Yale’s lead transplant doctor on new approach that could help many more in need of organs


NEW HAVEN, Conn. (WTNH) — For years the world of organ donation has followed the same plan: Keep organs cold while transporting them to those who are desperately waiting for them on tight deadlines.

“We were limited at how many organs we could successfully transplant, and we started to learn when there were times when the damage was too much and it wouldn’t work,” said Dr. David Mulligan, Yale Medicine’s Chief of Transplant Surgery and Immunology and Director of the Yale New Haven Transplantation Center.

“A lot of times we wouldn’t know how bad it was going to be until we put them [the organs] in and we saw how the patients did, and so, that was scary,” added Mulligan, who is also a professor of surgery at Yale School of Medicine.

More recently, new technology using machines called warm perfusion devices are being tested at locations including the Yale New Haven Transplantation Center. Instead of cold storage, a warm solution, like blood, is kept circulating through the organs after removal.

“And then we measured with the organ out of the body of the donor how the organ was performing,” explained Dr. Mulligan.

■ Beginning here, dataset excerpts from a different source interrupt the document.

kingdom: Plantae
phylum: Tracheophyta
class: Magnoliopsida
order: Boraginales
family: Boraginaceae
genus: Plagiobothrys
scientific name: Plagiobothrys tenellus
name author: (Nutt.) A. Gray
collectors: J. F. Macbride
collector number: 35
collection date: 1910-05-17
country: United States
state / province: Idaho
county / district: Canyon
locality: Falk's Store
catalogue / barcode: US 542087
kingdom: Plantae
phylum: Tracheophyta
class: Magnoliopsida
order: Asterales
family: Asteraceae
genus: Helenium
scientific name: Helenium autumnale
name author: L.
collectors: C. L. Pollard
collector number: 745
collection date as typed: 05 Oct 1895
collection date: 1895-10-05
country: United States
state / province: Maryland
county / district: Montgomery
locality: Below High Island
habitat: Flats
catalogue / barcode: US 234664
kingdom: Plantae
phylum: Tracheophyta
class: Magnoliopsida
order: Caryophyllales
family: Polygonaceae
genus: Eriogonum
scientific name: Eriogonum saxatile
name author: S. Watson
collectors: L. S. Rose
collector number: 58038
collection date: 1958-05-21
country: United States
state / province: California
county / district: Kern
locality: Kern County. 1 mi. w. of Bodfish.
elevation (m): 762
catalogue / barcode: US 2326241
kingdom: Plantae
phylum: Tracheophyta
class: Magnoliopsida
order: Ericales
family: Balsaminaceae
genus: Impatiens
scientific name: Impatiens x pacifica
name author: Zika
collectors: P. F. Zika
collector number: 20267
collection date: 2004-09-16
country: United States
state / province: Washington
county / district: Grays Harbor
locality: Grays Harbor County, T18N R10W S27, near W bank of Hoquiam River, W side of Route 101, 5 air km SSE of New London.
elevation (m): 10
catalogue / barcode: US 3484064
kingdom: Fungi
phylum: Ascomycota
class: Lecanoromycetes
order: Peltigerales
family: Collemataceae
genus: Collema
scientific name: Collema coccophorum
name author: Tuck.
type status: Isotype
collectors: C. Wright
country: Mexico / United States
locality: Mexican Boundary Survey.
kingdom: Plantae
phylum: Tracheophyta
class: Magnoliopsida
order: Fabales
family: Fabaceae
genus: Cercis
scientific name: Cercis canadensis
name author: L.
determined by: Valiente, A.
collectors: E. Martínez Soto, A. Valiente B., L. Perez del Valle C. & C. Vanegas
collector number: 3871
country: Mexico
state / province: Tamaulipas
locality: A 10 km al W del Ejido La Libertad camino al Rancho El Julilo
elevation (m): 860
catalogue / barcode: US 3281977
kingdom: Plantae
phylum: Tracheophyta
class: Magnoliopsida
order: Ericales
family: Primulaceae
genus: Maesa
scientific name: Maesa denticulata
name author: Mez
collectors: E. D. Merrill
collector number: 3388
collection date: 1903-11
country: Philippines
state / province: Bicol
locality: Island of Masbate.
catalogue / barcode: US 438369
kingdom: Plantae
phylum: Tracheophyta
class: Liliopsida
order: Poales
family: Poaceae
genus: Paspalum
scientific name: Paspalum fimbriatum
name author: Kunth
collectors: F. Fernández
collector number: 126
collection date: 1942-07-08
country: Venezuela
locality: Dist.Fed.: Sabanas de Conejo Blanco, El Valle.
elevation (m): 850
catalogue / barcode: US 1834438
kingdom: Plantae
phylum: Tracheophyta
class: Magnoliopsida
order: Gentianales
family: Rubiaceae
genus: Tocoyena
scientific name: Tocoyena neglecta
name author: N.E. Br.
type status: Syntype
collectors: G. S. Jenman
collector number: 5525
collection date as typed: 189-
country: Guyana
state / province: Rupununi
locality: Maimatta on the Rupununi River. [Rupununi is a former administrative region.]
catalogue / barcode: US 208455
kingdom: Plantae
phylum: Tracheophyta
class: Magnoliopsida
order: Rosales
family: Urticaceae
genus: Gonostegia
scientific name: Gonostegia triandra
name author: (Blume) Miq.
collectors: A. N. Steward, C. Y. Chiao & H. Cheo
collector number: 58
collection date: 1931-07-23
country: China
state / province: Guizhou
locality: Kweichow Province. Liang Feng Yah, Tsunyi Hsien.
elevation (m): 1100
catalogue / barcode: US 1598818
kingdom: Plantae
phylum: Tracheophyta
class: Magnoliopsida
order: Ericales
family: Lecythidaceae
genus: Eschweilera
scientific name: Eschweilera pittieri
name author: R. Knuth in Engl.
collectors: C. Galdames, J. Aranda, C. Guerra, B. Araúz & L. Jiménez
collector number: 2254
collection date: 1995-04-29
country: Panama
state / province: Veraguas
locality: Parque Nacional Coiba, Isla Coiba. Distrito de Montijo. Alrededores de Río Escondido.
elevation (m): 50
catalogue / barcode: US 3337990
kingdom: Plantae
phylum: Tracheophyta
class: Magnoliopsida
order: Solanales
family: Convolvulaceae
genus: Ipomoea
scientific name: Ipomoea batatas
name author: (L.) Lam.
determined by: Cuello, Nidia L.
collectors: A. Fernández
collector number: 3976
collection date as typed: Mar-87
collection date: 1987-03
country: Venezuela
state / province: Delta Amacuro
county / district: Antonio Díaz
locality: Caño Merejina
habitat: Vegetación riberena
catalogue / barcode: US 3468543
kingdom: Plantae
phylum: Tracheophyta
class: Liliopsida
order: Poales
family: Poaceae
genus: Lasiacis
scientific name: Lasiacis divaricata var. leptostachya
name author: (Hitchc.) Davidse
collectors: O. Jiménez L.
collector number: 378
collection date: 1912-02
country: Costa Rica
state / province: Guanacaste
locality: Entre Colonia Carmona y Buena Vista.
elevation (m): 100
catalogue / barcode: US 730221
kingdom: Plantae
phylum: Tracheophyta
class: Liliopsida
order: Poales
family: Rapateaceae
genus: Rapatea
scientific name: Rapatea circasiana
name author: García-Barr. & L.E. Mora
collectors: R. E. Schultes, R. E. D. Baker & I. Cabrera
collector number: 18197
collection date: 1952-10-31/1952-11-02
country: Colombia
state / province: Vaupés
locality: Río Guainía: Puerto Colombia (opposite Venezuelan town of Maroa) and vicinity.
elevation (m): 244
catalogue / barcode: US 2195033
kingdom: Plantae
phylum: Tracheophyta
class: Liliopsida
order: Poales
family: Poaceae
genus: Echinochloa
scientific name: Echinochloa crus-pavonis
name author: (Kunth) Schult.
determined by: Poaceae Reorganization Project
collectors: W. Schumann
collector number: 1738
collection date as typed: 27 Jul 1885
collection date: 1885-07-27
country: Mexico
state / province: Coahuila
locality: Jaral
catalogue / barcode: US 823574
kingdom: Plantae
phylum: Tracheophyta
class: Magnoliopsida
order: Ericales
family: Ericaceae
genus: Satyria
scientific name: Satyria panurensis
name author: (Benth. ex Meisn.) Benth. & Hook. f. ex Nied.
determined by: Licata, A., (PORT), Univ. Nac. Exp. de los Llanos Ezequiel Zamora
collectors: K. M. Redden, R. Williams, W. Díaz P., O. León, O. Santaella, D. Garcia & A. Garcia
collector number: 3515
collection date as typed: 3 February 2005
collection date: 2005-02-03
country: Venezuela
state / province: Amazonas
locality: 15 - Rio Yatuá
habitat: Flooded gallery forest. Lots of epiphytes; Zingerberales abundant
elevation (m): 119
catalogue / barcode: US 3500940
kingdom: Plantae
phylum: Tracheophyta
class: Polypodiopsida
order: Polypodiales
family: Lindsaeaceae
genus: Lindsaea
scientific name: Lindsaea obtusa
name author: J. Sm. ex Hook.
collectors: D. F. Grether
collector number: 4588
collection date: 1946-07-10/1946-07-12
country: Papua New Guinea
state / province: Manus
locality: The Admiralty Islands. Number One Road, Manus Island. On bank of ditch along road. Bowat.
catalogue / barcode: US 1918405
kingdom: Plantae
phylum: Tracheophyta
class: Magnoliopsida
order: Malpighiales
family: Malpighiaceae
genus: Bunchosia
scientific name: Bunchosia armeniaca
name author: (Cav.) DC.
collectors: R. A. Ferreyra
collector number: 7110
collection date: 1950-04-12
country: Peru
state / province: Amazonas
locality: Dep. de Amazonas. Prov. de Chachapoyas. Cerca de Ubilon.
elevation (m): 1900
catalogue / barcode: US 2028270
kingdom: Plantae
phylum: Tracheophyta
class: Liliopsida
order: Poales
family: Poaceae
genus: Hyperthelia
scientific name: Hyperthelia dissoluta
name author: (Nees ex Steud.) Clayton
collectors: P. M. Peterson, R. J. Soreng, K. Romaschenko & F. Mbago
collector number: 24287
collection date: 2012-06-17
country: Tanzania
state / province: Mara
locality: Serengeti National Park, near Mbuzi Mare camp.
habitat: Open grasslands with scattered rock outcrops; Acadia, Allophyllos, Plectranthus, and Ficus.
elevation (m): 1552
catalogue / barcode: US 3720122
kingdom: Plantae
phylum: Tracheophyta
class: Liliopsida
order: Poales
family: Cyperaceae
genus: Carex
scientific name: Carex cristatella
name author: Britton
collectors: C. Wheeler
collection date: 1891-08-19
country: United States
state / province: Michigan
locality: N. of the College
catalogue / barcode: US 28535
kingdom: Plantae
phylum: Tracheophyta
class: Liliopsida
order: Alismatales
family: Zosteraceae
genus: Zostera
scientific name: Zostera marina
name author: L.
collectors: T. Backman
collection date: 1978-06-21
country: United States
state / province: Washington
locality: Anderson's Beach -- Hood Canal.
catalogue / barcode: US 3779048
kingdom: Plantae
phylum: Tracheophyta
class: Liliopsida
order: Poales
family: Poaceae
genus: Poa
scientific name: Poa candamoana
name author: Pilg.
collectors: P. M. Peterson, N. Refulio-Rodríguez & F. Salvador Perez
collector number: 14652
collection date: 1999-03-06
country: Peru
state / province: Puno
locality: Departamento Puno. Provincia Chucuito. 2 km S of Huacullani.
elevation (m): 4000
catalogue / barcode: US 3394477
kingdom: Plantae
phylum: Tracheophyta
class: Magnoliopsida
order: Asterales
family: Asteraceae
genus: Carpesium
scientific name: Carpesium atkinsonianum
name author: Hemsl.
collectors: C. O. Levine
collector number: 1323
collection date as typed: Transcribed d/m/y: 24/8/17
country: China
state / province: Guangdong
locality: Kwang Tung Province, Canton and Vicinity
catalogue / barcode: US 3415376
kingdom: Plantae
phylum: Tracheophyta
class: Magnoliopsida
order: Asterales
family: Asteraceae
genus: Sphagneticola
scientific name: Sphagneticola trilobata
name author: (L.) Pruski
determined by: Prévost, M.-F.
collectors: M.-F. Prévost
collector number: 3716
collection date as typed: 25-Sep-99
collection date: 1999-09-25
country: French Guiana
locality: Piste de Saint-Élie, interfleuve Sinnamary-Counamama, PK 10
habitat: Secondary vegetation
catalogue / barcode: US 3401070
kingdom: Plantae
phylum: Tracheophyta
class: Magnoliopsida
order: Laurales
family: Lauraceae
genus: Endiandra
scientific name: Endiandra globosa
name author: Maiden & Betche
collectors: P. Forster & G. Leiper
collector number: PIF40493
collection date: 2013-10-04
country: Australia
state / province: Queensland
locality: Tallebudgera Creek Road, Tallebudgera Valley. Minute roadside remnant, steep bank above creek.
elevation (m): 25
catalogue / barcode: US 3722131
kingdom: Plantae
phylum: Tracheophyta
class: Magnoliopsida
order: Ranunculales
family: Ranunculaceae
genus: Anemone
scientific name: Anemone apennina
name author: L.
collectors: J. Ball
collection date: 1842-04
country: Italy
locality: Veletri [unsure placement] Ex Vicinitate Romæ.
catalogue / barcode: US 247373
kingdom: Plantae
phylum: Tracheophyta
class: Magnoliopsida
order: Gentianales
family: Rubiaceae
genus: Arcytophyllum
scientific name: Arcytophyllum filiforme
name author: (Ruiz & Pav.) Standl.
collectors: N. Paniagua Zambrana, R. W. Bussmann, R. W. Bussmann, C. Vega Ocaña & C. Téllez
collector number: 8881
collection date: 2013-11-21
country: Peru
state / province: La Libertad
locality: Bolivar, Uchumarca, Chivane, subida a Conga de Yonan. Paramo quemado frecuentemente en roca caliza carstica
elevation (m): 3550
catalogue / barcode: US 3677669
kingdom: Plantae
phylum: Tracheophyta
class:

He said that doctors have even found ways of tuning up the organs and improving them while they are outside of the body.

“If there was an injury to the lungs or if there was an infection like a pneumonia that could be treated with antibiotics it could go away and then the lungs could be transplanted,” explained Dr. Mulligan.

The warm perfusion could also extend precious organ travel time.

Dr. Mulligan said having organs working outside the body could open other medical possibilities.

“How drugs metabolize, how chemotherapy could work, how we can better target different types of tumors that can be in a particular organ.”

“It’s a huge opportunity for us to do something important that would actually significantly increase the number of transplants in the United States so I’m really excited to help get this through the FDA,” added Dr. Mulligan, who is on the FDA committee currently evaluating three perfusion devices. He is hoping for approval in a year.